Kantaranguri is a census town in the Kashipur CD block in the Raghunathpur subdivision of the Purulia district in the state of West Bengal, India.

Geography

Location
Kantaranguri is located at .

Area overview
Purulia district forms the lowest step of the Chota Nagpur Plateau. The general scenario is undulating land with scattered hills. Raghunathpur subdivision occupies the northern part of the district. 83.80% of the population of the subdivision  lives in rural areas. However, there are pockets of urbanization and 16.20% of the population lives in urban areas. There are 14 census towns in the subdivision. It is presented in the map given alongside. There is a coal mining area around Parbelia and two thermal power plants are there – the 500 MW Santaldih Thermal Power Station and the 1200 MW Raghunathpur Thermal Power Station. The subdivision has a rich heritage of old temples, some of them belonging to the 11th century or earlier. The Banda Deul is a monument of national importance. The comparatively more recent in historical terms, Panchkot Raj has interesting and intriguing remains in the area.

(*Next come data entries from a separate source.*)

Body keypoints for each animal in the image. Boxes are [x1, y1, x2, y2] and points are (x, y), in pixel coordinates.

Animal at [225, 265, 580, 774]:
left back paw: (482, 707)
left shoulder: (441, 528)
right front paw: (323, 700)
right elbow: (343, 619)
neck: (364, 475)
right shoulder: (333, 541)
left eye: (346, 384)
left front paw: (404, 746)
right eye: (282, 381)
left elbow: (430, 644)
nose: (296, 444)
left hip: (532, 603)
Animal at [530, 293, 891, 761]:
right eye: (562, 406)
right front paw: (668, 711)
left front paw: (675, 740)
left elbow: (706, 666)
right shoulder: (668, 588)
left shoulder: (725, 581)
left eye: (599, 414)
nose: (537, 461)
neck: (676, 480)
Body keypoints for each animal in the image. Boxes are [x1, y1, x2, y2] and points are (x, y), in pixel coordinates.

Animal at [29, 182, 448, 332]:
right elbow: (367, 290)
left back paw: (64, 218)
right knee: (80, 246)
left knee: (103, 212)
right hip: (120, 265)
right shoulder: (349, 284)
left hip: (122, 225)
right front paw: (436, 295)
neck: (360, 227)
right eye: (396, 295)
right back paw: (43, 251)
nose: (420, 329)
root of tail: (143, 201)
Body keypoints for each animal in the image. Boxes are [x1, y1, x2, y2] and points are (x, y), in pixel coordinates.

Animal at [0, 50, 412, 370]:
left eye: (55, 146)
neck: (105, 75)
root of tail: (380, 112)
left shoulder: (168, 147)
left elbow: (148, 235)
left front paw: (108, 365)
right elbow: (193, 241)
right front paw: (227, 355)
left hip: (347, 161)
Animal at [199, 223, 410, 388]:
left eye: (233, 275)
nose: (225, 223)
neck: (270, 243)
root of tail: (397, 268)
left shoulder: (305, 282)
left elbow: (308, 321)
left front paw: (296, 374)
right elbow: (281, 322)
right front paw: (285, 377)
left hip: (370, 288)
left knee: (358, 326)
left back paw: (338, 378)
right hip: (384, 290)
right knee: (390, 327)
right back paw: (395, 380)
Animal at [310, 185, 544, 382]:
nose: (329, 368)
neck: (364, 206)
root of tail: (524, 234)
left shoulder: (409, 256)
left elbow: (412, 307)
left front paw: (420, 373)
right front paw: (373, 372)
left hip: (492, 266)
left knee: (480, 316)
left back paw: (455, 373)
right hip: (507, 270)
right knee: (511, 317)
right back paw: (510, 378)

Note: The map alongside presents some of the notable locations in the subdivision. All places marked in the map are linked in the larger full screen map.

Demographics
According to the 2011 Census of India, Kantaranguri had a total population of 5,435, of which 2,736 (50%) were males and 2,699 (50%) were females. There were 472 persons in the age range of 0–6 years. The total number of literate persons in Kantaranguri was 4,445 (89.56% of the population over 6 years).

Infrastructure
According to the District Census Handbook 2011, Puruliya, Kantaranguri covered an area of 1.6228 km2. Among the civic amenities, the protected water supply involved tap water from treated sources. It had 1,081 domestic electric connections. Among the medical facilities it had a dispensary/ health centre 1 km away, a nursing home 6 km away, 25 medicine shops. Among the educational facilities it had were 2 primary schools, 1 middle school, the nearest secondary school, the nearest senior secondary school, at Raniganj 0.5 km away, the nearest degree college at Kashipur 8 km away.

Education
Beko Anchal High School is a Bengali-medium coeducational institution established in 1967. It has facilities for teaching from class V to class XII.

Vidyasagar Vidyapith is a Bengali-medium coeducational institution established in 1996. It has facilities for teaching from class V to class X.

Healthcare
There is a primary health centre at Kantaranguri (PO Beko), with 6 beds.